Goggia eliminata: “Mi sentivo un leone in gabbia”

Al ritorno in gigante dopo le due vittorie in discesa in Canada, Sofia Goggia ha chiuso al 40° posto e non è riuscita a qualificarsi: “Sto bene fisicamente e psicologicamente, oggi è andata così, lo sci è anche questo” commenta alla fine. “Mi sentivo come un leone in gabbia: le condizioni della pista erano davvero difficili per la mia condizione, non ho avuto la fiducia che mi serviva. Il mio disagio in questa specialità si è amplificato.

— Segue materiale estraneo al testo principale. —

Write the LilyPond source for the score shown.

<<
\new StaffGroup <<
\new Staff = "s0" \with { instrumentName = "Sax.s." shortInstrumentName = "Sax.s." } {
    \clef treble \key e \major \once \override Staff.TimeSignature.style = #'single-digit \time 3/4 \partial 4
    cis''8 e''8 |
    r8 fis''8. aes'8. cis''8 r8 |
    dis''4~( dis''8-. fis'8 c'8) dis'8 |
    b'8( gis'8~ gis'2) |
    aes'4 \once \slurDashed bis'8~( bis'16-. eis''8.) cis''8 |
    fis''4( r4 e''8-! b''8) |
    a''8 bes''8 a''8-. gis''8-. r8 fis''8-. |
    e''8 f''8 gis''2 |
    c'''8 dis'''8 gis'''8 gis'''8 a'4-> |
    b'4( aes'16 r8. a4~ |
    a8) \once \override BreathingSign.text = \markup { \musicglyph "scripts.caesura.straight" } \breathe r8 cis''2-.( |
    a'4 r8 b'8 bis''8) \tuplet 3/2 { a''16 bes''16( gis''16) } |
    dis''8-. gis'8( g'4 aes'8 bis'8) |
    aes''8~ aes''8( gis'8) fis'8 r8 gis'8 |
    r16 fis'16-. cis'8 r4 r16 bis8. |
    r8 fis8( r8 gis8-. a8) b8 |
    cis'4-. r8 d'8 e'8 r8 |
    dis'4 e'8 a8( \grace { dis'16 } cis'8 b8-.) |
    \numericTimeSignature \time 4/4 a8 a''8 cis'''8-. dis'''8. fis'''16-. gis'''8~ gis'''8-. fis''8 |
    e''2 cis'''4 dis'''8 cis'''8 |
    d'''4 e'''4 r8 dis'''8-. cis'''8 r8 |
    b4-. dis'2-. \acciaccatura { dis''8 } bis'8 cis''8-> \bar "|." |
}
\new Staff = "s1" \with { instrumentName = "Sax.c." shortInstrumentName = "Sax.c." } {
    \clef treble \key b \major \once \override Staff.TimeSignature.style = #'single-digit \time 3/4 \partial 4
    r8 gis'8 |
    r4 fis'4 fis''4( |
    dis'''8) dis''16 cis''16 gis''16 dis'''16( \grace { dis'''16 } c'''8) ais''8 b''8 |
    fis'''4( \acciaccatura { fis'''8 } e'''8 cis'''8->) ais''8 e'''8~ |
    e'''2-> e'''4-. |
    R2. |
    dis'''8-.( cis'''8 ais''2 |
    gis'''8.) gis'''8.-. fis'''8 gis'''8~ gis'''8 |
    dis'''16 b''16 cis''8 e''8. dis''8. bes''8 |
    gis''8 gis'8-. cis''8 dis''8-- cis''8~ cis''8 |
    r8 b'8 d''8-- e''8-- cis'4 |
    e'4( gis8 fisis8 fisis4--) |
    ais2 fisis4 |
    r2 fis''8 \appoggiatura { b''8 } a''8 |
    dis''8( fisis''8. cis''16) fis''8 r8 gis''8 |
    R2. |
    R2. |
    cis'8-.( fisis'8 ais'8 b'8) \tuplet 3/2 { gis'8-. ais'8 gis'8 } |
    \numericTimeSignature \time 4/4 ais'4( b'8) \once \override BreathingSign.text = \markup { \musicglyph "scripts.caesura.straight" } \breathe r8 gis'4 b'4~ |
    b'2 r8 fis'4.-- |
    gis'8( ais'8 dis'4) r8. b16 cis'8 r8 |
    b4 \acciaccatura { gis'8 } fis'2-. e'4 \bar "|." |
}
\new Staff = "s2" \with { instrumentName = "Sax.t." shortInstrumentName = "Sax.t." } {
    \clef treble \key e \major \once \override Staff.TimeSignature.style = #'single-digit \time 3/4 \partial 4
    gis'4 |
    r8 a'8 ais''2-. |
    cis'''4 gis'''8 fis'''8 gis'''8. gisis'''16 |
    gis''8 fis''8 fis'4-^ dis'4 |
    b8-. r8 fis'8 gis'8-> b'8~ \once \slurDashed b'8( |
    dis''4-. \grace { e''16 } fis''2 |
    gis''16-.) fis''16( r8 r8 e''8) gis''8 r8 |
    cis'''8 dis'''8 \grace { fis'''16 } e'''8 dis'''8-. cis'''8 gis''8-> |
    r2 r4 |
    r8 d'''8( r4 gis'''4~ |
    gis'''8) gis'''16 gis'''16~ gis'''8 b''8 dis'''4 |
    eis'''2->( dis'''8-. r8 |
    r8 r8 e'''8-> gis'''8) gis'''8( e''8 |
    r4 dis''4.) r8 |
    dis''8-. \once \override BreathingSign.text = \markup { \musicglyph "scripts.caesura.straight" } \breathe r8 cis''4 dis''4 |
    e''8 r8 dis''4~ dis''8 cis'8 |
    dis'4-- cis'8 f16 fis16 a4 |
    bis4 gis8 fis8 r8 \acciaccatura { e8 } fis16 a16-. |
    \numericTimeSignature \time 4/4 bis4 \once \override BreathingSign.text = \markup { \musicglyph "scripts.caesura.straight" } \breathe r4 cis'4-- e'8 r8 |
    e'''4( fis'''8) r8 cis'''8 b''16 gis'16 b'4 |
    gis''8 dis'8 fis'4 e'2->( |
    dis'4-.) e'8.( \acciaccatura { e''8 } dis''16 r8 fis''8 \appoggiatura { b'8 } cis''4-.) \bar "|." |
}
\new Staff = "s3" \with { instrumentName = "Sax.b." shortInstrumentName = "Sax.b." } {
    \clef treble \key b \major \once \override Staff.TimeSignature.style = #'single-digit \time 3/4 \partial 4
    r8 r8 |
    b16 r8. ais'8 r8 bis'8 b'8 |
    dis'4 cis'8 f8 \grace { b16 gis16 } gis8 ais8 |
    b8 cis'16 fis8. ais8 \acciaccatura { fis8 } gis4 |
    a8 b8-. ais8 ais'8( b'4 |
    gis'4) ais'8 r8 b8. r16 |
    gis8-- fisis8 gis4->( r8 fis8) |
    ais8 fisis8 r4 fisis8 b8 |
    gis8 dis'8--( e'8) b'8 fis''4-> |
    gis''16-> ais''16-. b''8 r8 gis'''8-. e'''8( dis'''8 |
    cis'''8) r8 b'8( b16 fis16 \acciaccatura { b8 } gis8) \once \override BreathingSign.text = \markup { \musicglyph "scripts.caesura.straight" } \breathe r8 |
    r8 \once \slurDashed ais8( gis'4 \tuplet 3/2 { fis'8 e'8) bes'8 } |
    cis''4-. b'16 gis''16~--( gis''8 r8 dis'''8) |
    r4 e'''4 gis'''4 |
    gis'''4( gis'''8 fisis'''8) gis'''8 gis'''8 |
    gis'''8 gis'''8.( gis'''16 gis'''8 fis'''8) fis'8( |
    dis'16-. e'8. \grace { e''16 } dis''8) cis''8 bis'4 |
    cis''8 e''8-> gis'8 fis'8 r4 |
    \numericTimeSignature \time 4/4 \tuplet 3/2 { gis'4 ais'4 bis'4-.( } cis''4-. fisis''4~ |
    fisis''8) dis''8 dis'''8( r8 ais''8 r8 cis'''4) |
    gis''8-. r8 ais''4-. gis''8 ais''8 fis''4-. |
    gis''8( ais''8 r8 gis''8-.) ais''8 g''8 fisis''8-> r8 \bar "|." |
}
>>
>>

Il gigante è già complicato per me, l’ho allenato poco e su nevi completamente diversa”.

Odermatt a Val d’Isère, novità Della Vite e Maurberger

In Val d’Isère il gigante ha visto il nuovo show di Marco Odermatt, migliore sia nella prima che nella seconda manche sulla Face de Bellevarde, vincitore alla fine con un secondo e 40 sull’austriaco Manuel Feller e due secondi e 5 sul terzo, lo sloveno Zan Kranjec che ha recuperato otto posizioni nella seconda manche. Per l’Italia arrivano buoni segnali dalle seconde linee, non dal leader del gigante Luca De Aliprandini che sbaglia ed esce nella prima manche. Miglior risultato in carriera per Filippo Della Vite, 21enne poliziotto di Ponteranica 12° con il pettorale numero 49, e Simon Maurberger, 27enne carabiniere della Valle Aurina, che col terzo miglior tempo della seconda manche risale dal 30° al 13° posto.